Related: Xi reiterates reunification of Taiwan, Yarlung Tsangpo dam project in New Year address. Xi’s remarks come amid heightened cross-strait tensions. Analysts note that Xi’s use of emphatic language such as “unstoppable” signals Beijing’s intent to keep Taiwan firmly at the of its national agenda, even as resistance within Taiwan remains strong and geopolitical concerns intensify in the Indo-Pacific region.
Related: What does the US raid in Venezuela mean for China’s designs on Taiwan? While some worry that the United States’ recent moves could trigger a shift in the world order that empowers China’s designs on Taiwan, several experts told the Guardian that this is unlikely to be the case: not only does Beijing consider Taiwan an “internal issue,” it may think twice after seeing that “Venezuela’s China-sourced weapons failed to defend against the US attack.”
China’s Russian Town Has Log Cabins and Cyrillic Signs, but No Russians: In Enhe, an “ethnic Russian township” in Northern China, Russian culture is all but extinct—another example of the central government’s assimilation policies that have been used to repress non-Han groups, such as Uyghurs and Tibetans, while using their culture for tourism. When asked about the removal of an Orthodox Christian cross from a building, “officials deny it was ever there, despite the cross being clearly visible in old pictures.”

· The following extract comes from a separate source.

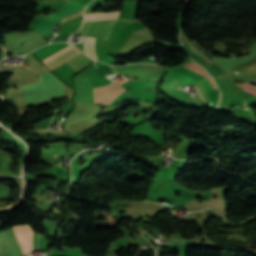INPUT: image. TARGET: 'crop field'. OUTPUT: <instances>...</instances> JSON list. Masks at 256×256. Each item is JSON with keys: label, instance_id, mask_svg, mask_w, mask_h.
Instances as JSON below:
<instances>
[{"label": "crop field", "instance_id": "5", "mask_svg": "<svg viewBox=\"0 0 256 256\" xmlns=\"http://www.w3.org/2000/svg\"><path fill=\"white\" fill-rule=\"evenodd\" d=\"M80 51L77 50L76 48H72L66 52H64L63 54L53 58L52 60L44 63V65H46L50 70L59 66L60 64L66 62L67 60H69L70 58H72L73 56H75L76 54H78Z\"/></svg>", "mask_w": 256, "mask_h": 256}, {"label": "crop field", "instance_id": "8", "mask_svg": "<svg viewBox=\"0 0 256 256\" xmlns=\"http://www.w3.org/2000/svg\"><path fill=\"white\" fill-rule=\"evenodd\" d=\"M122 85H124L126 89H143L144 90V85L142 82H127Z\"/></svg>", "mask_w": 256, "mask_h": 256}, {"label": "crop field", "instance_id": "10", "mask_svg": "<svg viewBox=\"0 0 256 256\" xmlns=\"http://www.w3.org/2000/svg\"><path fill=\"white\" fill-rule=\"evenodd\" d=\"M1 50H2L3 54H5L7 52L3 47H1Z\"/></svg>", "mask_w": 256, "mask_h": 256}, {"label": "crop field", "instance_id": "9", "mask_svg": "<svg viewBox=\"0 0 256 256\" xmlns=\"http://www.w3.org/2000/svg\"><path fill=\"white\" fill-rule=\"evenodd\" d=\"M83 12H84V10L81 11V12L75 13V14H73V15L67 16V17H65V18L62 19V22H65V21H67V20H70V19L76 18V17H78V16H81V15H83ZM62 22H61V23H62Z\"/></svg>", "mask_w": 256, "mask_h": 256}, {"label": "crop field", "instance_id": "1", "mask_svg": "<svg viewBox=\"0 0 256 256\" xmlns=\"http://www.w3.org/2000/svg\"><path fill=\"white\" fill-rule=\"evenodd\" d=\"M41 82L24 87L25 102H40L63 96L61 82L52 74H39Z\"/></svg>", "mask_w": 256, "mask_h": 256}, {"label": "crop field", "instance_id": "7", "mask_svg": "<svg viewBox=\"0 0 256 256\" xmlns=\"http://www.w3.org/2000/svg\"><path fill=\"white\" fill-rule=\"evenodd\" d=\"M96 65L97 67L100 69V71L104 74V75H107V74H111V73H116L117 71H115L113 68H111L110 66L108 65H105V64H101V63H98L96 62ZM117 74V73H116ZM113 75V74H112ZM108 76V75H107Z\"/></svg>", "mask_w": 256, "mask_h": 256}, {"label": "crop field", "instance_id": "4", "mask_svg": "<svg viewBox=\"0 0 256 256\" xmlns=\"http://www.w3.org/2000/svg\"><path fill=\"white\" fill-rule=\"evenodd\" d=\"M116 21L86 22L83 24L80 33L82 35H92L107 40L111 28Z\"/></svg>", "mask_w": 256, "mask_h": 256}, {"label": "crop field", "instance_id": "2", "mask_svg": "<svg viewBox=\"0 0 256 256\" xmlns=\"http://www.w3.org/2000/svg\"><path fill=\"white\" fill-rule=\"evenodd\" d=\"M74 90H75V96L72 99L93 103L92 86H91L87 76L85 75L84 71L78 75H75ZM132 98H133L132 95L125 92L121 96H119L113 103H111L109 105V107H111L112 105H114L116 103L120 104V103L127 101L129 99H132Z\"/></svg>", "mask_w": 256, "mask_h": 256}, {"label": "crop field", "instance_id": "6", "mask_svg": "<svg viewBox=\"0 0 256 256\" xmlns=\"http://www.w3.org/2000/svg\"><path fill=\"white\" fill-rule=\"evenodd\" d=\"M169 73L174 76L176 79H178L179 81L185 83V84H189V83H193L196 82L197 80H194L192 78L186 77L184 75L178 74L176 72L173 71H169Z\"/></svg>", "mask_w": 256, "mask_h": 256}, {"label": "crop field", "instance_id": "3", "mask_svg": "<svg viewBox=\"0 0 256 256\" xmlns=\"http://www.w3.org/2000/svg\"><path fill=\"white\" fill-rule=\"evenodd\" d=\"M84 7L85 5L77 4L75 2L68 0L64 8L50 14L47 18L37 21L34 28L40 30L42 34L50 36L51 28L59 21L60 18L80 11L84 9Z\"/></svg>", "mask_w": 256, "mask_h": 256}, {"label": "crop field", "instance_id": "11", "mask_svg": "<svg viewBox=\"0 0 256 256\" xmlns=\"http://www.w3.org/2000/svg\"><path fill=\"white\" fill-rule=\"evenodd\" d=\"M54 156H58V154H57V155H54Z\"/></svg>", "mask_w": 256, "mask_h": 256}]
</instances>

Is the Chinese presence in Congo Brazzaville a threat to ‘first occupants’ or a relief to them?: Local NGOs in the Congo say that Chinese companies, drawn there through the Belt and Road Initiative, largely do not respect the local environment and Indigenous peoples’ rights.
International Responses 国际反应
Taiwan’s president pledges to defend island’s sovereignty after Chinese military drills: Lai’s comments came days after China wrapped up live-fire drills around Taiwan featuring rocket launches, aircraft and warships.
Related: Australia says ‘deeply concerning, destabilising’ Chinese exercises near Taiwan risk inflaming regional tension. Australia’s Department of Foreign Affairs and Trade said in a statement that the large-scale simulations risked destabilizing the region and could result in an accident or escalation.